───── SELECTED EXTRACT ─────

# SEO question is shirts or printing a better keyword for a screen printing business?



## earlhines (Oct 1, 2013)

Hey guys, question. I'm purchasing a new URL for my business and have the option of either bizname*shirts*.com or bizname*printing*.com. Basically I can either add shirts, or printing to the end of my business name. Which do you think would be stronger for SEO and overall customer reach? Keep in mind it's for a screen printing business.


----------



## GordonM (May 21, 2012)

It's not "shirts" or "printing" you should be concerned about; it's bizname (yes, I know you want to substitute your business name there).

Unless your "bizname" is a common term search then no one will type it in that doesn't already know about you. If you're wanting to maximize SEO, always try to select a domain name that contains search terms people (that don't know you) will actually use.

For the rest, I'd personally go with shirts if that's your primary business, as there are all kinds of printers. You might get more hits with printers, but far more bounces, too.


----------



## earlhines (Oct 1, 2013)

Unfortunately my biz name is not going to be very SEO friendly in regards to screen printing. The word "ink" is in there, but that's it. This is why I need to hedge my bets with either printing or shirts attached to the url. It's a compromise I have to make.

Anyone else? shirts or printing?

Thanks guys.


----------



## binki (Jul 16, 2006)

Content and the taxonomy of your site will do more than your URL.


----------



## earlhines (Oct 1, 2013)

binki said:


> Content and the taxonomy of your site will do more than your URL.


Yes, I've been building websites and designing SEO development for years. I understand this. My question is strictly a URL one regarding the ending of the url name. But thanks.


----------



## GordonM (May 21, 2012)

If you've been doing this for a while you know exact-match domains are like gold, and with other good SEO, can help make your site rank even higher. But, as you say, that's not an option as you want to go with your biz name. But I'd still make the suggestion you don't go that route; pick a name that targets your market, rather than matches your business name, if your name is not particularly descriptive or keyword-worthy.

───── INFORMATION ─────

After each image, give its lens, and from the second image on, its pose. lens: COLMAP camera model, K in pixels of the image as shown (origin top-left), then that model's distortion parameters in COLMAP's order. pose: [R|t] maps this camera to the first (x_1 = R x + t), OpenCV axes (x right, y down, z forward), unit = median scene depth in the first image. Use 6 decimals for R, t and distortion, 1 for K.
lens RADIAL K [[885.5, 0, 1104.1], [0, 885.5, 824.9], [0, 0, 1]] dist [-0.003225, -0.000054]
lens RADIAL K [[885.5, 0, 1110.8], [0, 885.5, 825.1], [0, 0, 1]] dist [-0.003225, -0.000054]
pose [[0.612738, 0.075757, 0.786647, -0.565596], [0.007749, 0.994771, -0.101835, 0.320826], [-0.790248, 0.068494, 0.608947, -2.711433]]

─────
───── INFORMATION ─────

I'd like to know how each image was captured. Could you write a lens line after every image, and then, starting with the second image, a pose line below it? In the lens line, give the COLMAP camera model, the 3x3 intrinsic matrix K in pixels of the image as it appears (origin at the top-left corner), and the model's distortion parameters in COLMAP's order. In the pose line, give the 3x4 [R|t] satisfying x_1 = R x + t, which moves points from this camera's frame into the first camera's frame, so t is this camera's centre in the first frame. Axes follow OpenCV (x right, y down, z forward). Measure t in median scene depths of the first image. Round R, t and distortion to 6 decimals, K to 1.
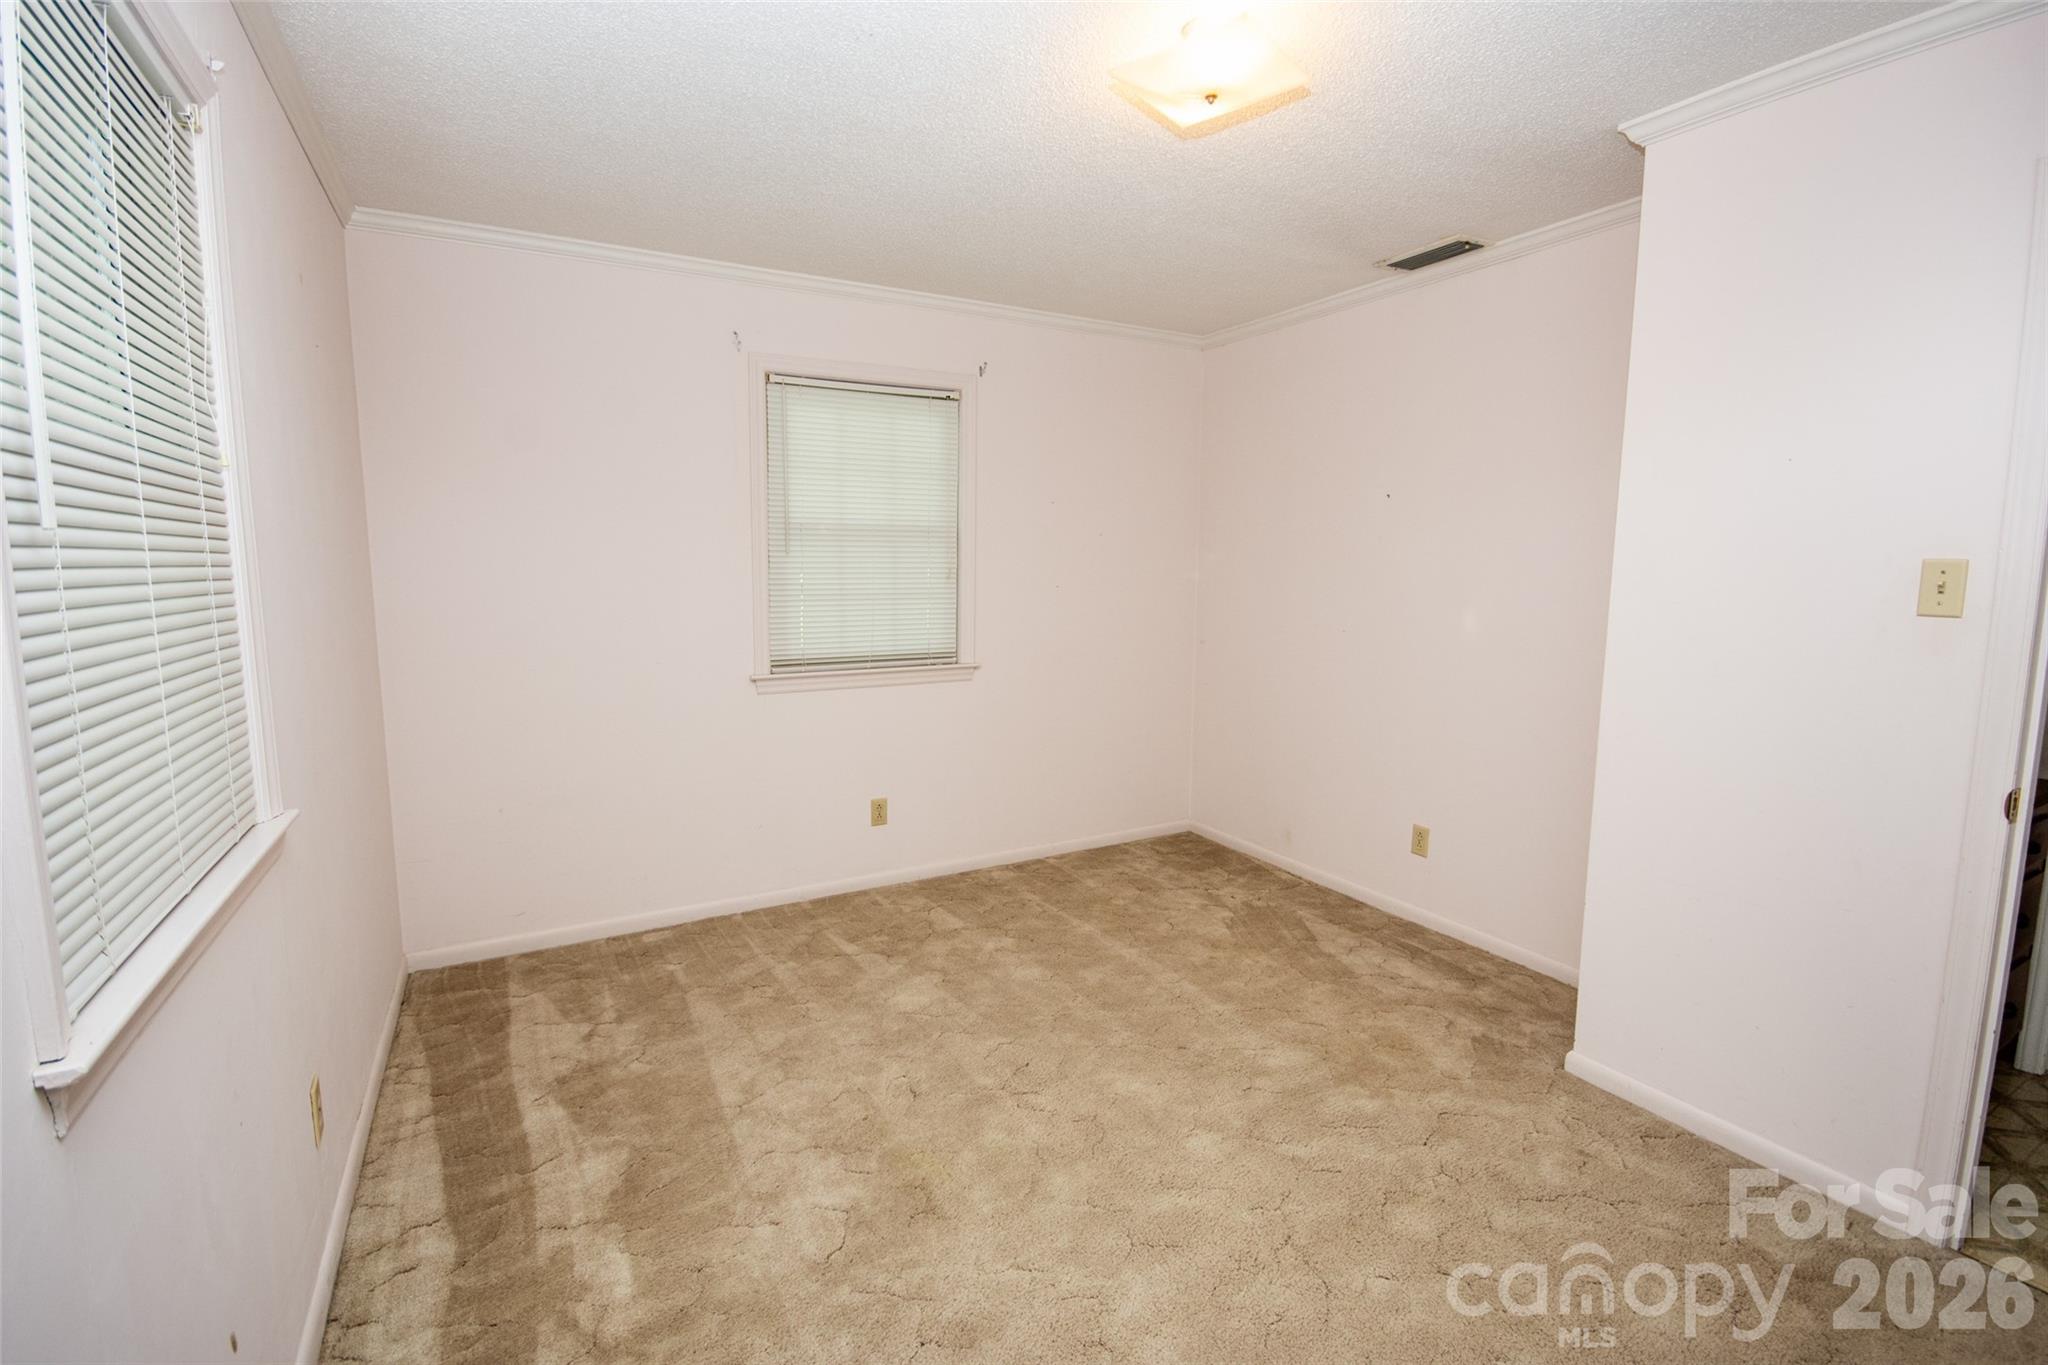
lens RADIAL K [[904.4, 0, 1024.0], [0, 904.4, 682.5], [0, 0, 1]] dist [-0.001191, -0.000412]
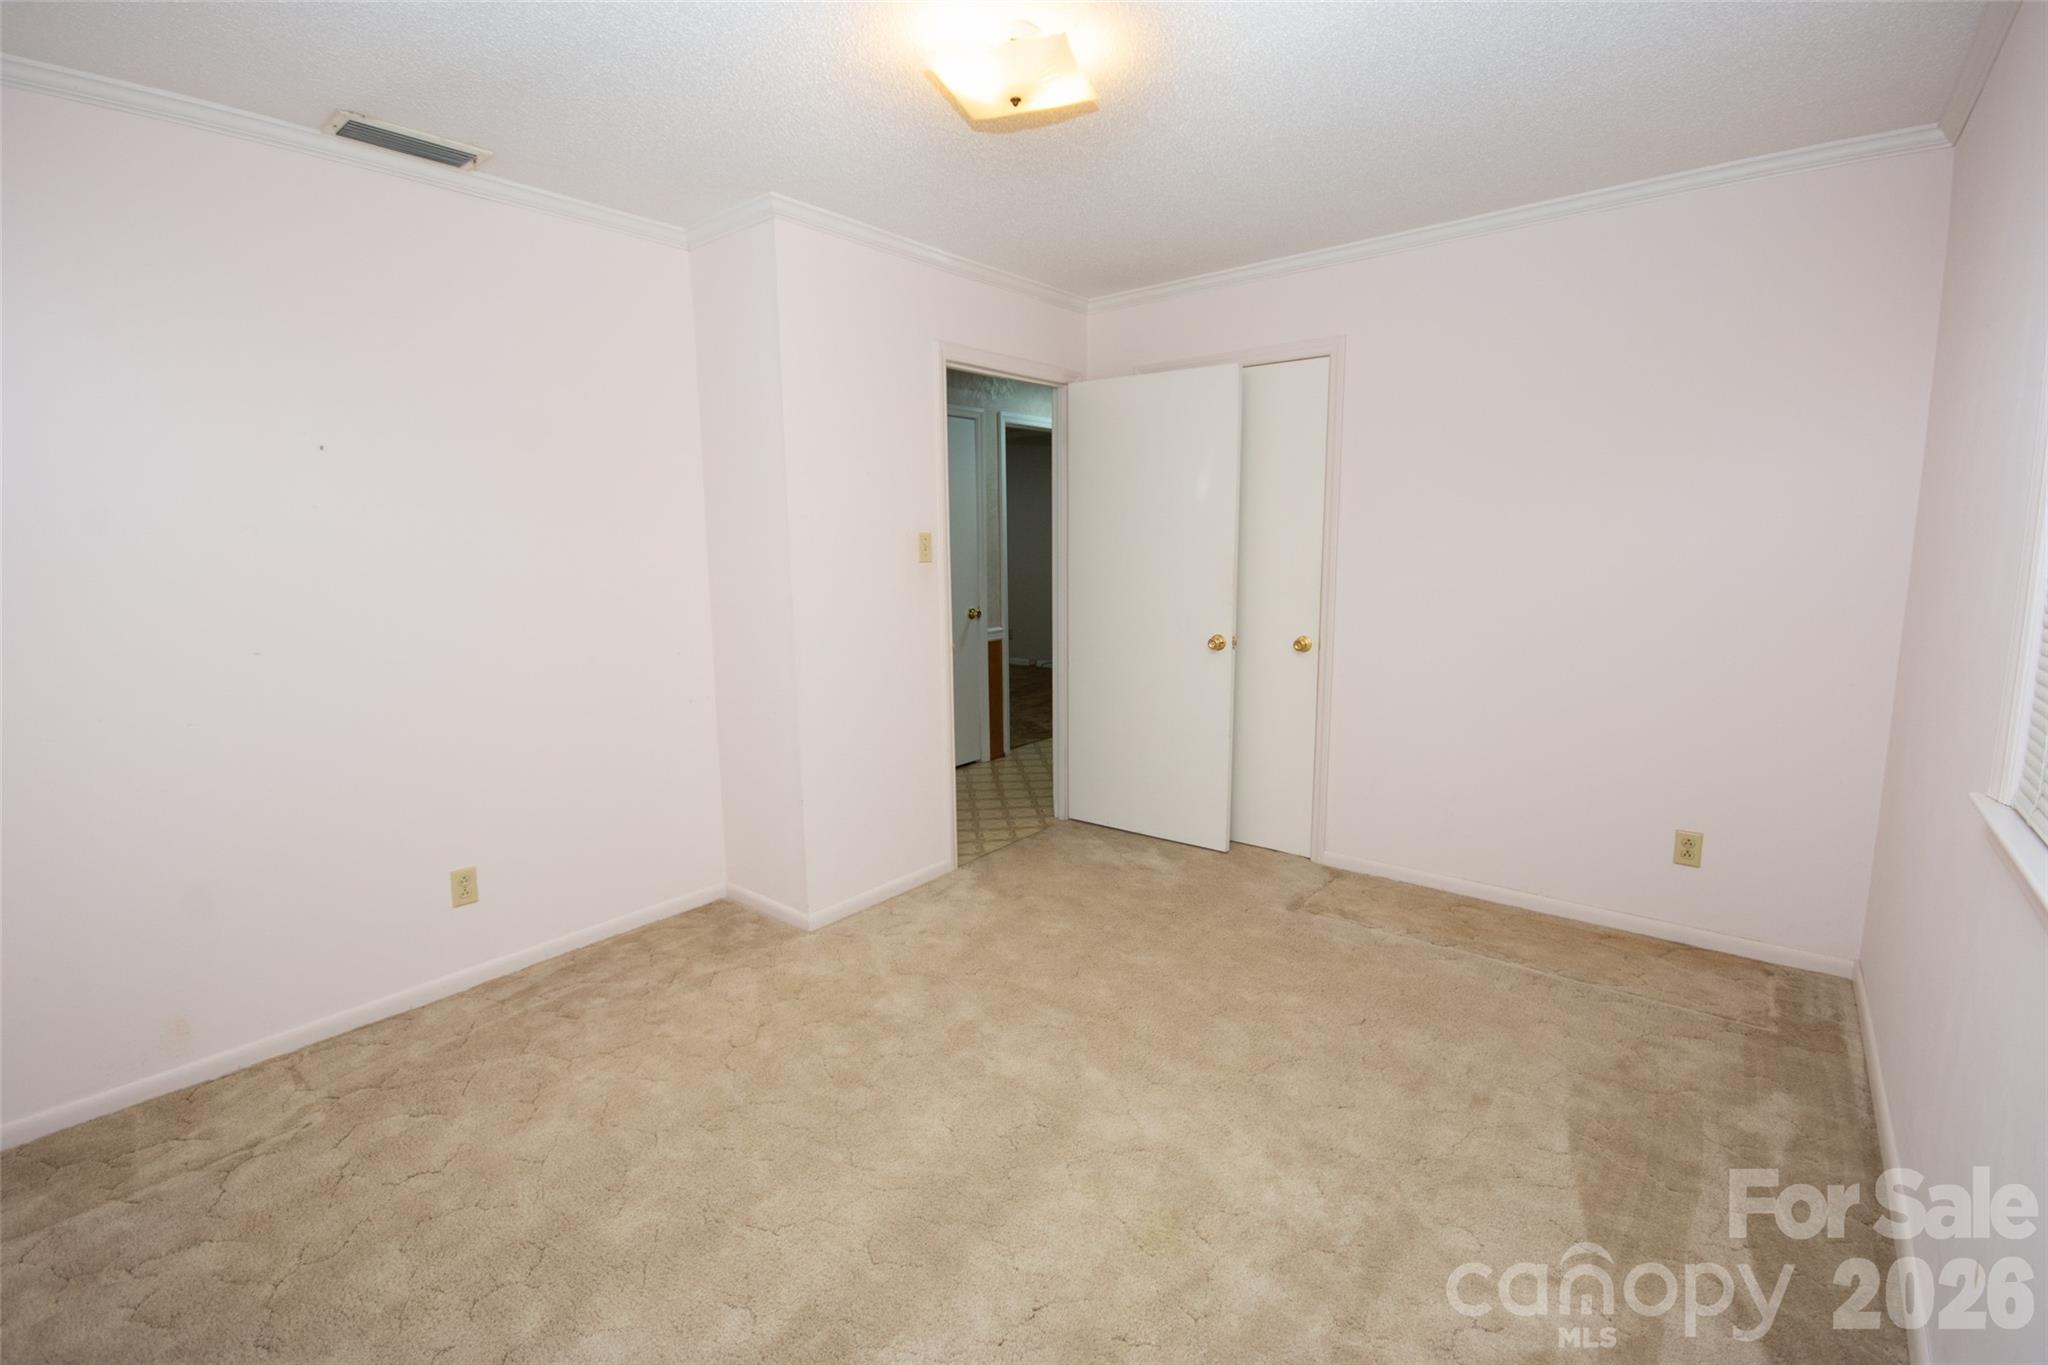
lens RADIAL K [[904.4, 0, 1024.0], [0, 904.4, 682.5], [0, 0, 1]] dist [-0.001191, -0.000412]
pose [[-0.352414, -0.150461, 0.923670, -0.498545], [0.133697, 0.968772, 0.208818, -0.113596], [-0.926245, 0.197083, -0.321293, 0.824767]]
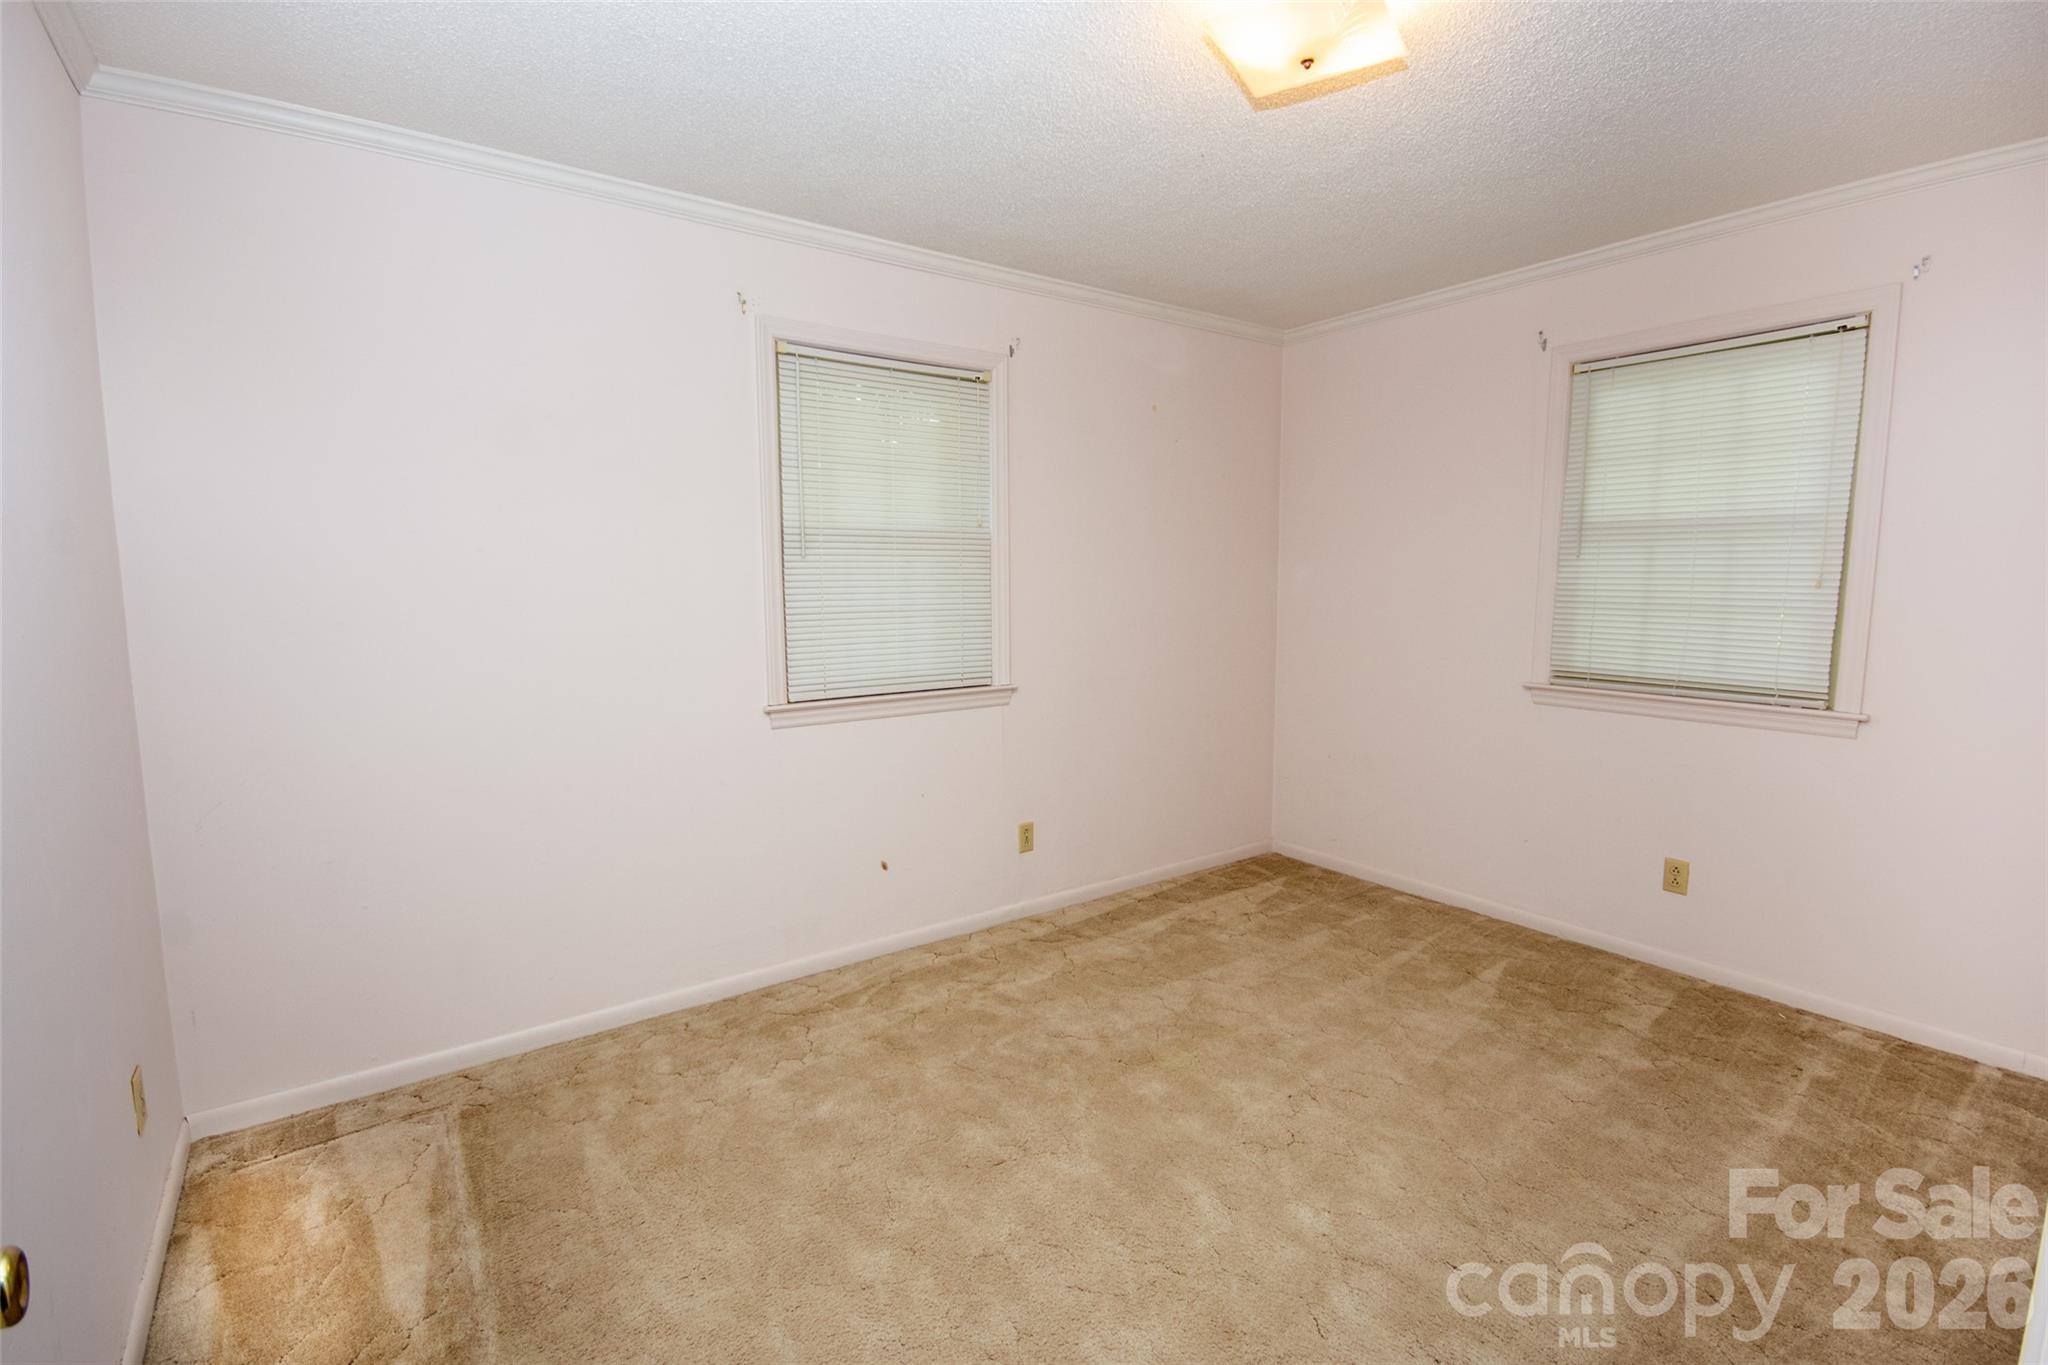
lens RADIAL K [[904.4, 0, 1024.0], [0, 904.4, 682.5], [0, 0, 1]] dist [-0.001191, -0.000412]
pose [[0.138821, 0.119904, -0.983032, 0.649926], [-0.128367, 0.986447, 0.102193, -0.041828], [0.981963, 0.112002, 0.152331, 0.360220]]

─────

* **WHAT THE TASK ASKS**
Reproduce the passage of the domain-name thread starting with "# SEO question" and going on through "screen printing business.", swapping "business" for "shop".

* **OUTPUT OF THE EXERCISE**
# SEO question is shirts or printing a better keyword for a screen printing shop?



## earlhines (Oct 1, 2013)

Hey guys, question. I'm purchasing a new URL for my shop and have the option of either bizname*shirts*.com or bizname*printing*.com. Basically I can either add shirts, or printing to the end of my shop name. Which do you think would be stronger for SEO and overall customer reach? Keep in mind it's for a screen printing shop.